It was with innocent intent that I set out to snap a distant photo of two spotted fawns, their delicate faces and alert ears just visible over the grasses in the spacious yard.
But what I encountered was new to me and had me apologetically backtracking to safety.
A deer’s retina is composed almost entirely of rods, enabling them to see well in the dark, but inhibiting their ability to recognize still objects. This doe was the look-out in what turned out to be a small band of three does and two fawns.

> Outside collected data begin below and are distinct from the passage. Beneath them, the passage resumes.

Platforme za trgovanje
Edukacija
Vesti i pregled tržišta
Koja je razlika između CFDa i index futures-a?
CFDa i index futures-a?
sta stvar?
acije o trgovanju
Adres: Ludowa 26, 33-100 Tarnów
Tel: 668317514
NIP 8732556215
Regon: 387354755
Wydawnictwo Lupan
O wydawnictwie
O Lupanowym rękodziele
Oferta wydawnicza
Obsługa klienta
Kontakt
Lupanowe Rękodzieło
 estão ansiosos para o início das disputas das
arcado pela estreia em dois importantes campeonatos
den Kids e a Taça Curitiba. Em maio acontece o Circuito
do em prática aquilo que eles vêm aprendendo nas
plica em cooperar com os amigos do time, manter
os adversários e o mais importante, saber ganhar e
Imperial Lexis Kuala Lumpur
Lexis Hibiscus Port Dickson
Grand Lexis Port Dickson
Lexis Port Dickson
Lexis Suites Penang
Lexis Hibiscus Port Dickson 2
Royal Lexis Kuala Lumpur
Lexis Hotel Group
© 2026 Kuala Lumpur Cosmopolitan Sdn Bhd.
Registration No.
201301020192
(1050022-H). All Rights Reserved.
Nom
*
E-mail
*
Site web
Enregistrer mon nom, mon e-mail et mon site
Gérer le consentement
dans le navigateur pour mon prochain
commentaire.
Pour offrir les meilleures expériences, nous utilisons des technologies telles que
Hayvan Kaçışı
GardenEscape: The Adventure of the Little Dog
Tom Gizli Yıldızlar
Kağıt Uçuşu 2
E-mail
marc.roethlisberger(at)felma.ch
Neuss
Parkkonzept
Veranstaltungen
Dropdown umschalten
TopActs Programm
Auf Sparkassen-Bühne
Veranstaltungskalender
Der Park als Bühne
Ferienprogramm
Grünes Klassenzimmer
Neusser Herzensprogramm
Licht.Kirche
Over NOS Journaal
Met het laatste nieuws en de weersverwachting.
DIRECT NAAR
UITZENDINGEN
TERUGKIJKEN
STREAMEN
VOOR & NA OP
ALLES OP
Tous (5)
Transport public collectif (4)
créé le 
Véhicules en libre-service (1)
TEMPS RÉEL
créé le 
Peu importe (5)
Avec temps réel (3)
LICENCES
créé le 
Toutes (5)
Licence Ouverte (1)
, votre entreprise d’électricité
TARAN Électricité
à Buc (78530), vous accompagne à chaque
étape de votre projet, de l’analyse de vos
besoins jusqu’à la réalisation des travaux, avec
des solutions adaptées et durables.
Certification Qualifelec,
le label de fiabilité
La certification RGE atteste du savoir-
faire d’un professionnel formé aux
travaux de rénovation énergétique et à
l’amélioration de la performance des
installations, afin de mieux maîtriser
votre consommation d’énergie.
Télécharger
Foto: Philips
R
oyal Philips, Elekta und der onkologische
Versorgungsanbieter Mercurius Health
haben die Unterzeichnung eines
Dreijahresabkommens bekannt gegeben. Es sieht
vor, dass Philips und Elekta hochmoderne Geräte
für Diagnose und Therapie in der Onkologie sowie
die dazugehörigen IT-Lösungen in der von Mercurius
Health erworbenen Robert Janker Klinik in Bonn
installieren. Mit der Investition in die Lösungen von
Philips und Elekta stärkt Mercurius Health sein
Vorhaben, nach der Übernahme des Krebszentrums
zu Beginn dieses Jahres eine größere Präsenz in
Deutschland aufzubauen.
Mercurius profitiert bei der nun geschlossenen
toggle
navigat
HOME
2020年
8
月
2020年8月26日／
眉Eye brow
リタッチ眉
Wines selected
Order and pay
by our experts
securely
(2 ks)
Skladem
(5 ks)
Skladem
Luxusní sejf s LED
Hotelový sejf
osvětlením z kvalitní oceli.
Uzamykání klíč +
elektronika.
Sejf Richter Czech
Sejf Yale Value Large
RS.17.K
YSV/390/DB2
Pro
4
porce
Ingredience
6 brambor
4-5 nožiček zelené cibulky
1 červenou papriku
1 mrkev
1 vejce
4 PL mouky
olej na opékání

When I stopped to snap her picture before moving a little further to capture the fawns, she turned to face me and began a stiff-legged, slow-stepping approach. I wasn’t sure what this meant and mistakenly thought, being still was the way to avoid disturbing her. But this is not entirely the case. As I stood still, snapping her photo, she continued her stiff-legged steps toward me. Then came a loud “blow”. This I had never encountered before. Was she going to charge? Certainly, she was tense. By the second blow, seconds later, I began my retreat to a safer distance. She snorted one more time and continued to watch me in stillness.
According to Leonard Rue, author of The Deer of North America, both the blow and the stiff-legged approach are designed to encourage an intruder to move so she can get a better look at the threat. Deer don’t flee blindly. They investigate so that they know which way to run for safety. While, in hindsight, I think this deer was doing just that, investigating and letting her band know there was an intruder near, I did ask a nature photographer friend if he had ever been charged by a doe. The answer was “yes.”
It’s always a good idea to follow one’s intuition.